事件から二日後、穂香は学校帰りに紗栄子のいる病室に向かった。
 たった数日登校しなかっただけだが、久々に教室に入るとクラスメイトから心配された。いつもと変わらない日常に戻りつつあるも、どこを見渡しても親友の姿がいないのは寂しかった。
 病室のドアをノックしてから入ると、ベッドから上体を起こして本を読んでいた紗栄子がこちらに気付いた。
「あら、穂香。いらっしゃい」
「お姉ちゃん、もう起きていいの?」
「ええ。学校帰りに来るって聞いていたから待ってたの」
 読み途中のページに栞を挟んでサイドテーブルに置くと、近くの椅子を持ってこようと手を伸ばす。さすがに遠いので、穂香が自分で持ってくると近くに座った。
 搬送された際の朦朧とした様子しか見ていなかったこともあって、ここに来る途中まで内心ハラハラしていたが、半年前と変わらない姿を見て胸を撫でおろした。
 医師の話ではしばらくは入院が必要だが、後遺症は残らないだろうという。
「穂香、ごめんね」
「え?」
「お母さんから聞いたの。……幼い頃の記憶、思い出したんだってね」
 事件後、穂香は両親に十一年前に巻き込まれた事件の記憶が戻ったことを伝えた。二人は途端に顔を青くしたが、すぐに穂香の体調を気遣い、まだ六歳だった娘に怖い思いをさせたことに頭を下げた。
 あるひとりの男の身勝手な復讐に理不尽に巻き込まれた事実を知っているからこそ誰のせいでもないと穂香が言い聞かせても、二人は顔を上げることはなかった。
「お姉ちゃんは事件のことをずっと覚えていたの?」
「忘れられるわけがないわ。犯人からかかってきた最初の電話に出たのは私だった」
 事件当時、十四歳だった紗栄子は中学の部活を終えて帰ってきたタイミングだった。
 固定電話から聞こえてきた、ボイスチェンジャーで変えられた不気味な声にただ事ではないと察し、慌てて両親を呼んだという。それから数日間、学校に行かずに両親の傍に寄り添って、犯人からの電話を待っていた。
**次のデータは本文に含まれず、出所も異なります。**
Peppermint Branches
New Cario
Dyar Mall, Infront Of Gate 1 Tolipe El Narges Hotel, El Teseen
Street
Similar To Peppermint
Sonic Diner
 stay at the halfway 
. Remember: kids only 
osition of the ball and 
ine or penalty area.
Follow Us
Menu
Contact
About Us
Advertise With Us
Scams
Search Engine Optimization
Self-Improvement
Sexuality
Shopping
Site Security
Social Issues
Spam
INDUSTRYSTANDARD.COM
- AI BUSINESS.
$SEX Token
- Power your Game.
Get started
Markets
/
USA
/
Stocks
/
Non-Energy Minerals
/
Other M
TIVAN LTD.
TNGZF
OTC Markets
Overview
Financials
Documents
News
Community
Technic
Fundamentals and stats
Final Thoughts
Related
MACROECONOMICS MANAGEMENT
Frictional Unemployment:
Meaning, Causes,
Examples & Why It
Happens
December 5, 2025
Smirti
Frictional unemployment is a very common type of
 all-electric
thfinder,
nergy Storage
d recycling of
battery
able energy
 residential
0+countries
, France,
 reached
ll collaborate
「条件を聞いて、お父さんはすぐに動いてくれた。関わりのあった取引先の人と交渉を何度もしてくれた。結果的にお金は出してもらえなかったけどね。それもあって居づらくなって、穂香が保護された後、退職して公務員になったの」
「そう、だったんだ……」
「穂香のせいなんかじゃないわ。少なくとも、転職先が決まった時期だったみたいだからちょうどよかったって言っていたもの。それよりも私たちが気がかりだったのは、穂香の記憶だった」
 保護されてから三日は眠っていたという穂香は、目を覚ました時に場所も日にちも把握できていなかった。それどころか、自分が誘拐されていたことなど何一つ覚えていない。
 だからこそ、家族は嘘をつき続けようとした。
「熱が高かったから入院したことにして、必ず家族の誰かがつきそうようにした。当然、山には近づかせないように遠足も学校に相談して離れた場所にしてもらったの。唯一の救いは、通っていた学校の定番が林間学校ではなく、臨海学校だったことね」
 紗栄子と両親は、彼女がいつ誘拐当初の記憶を思い出してしまうか、毎日気がかりだった。嘘をついてまで守ってきた穂香の世界を壊さないように、神経を張り巡らせて生活してきた。だから彼女が高校生になっても思い出していないことに心底安堵していたのだ。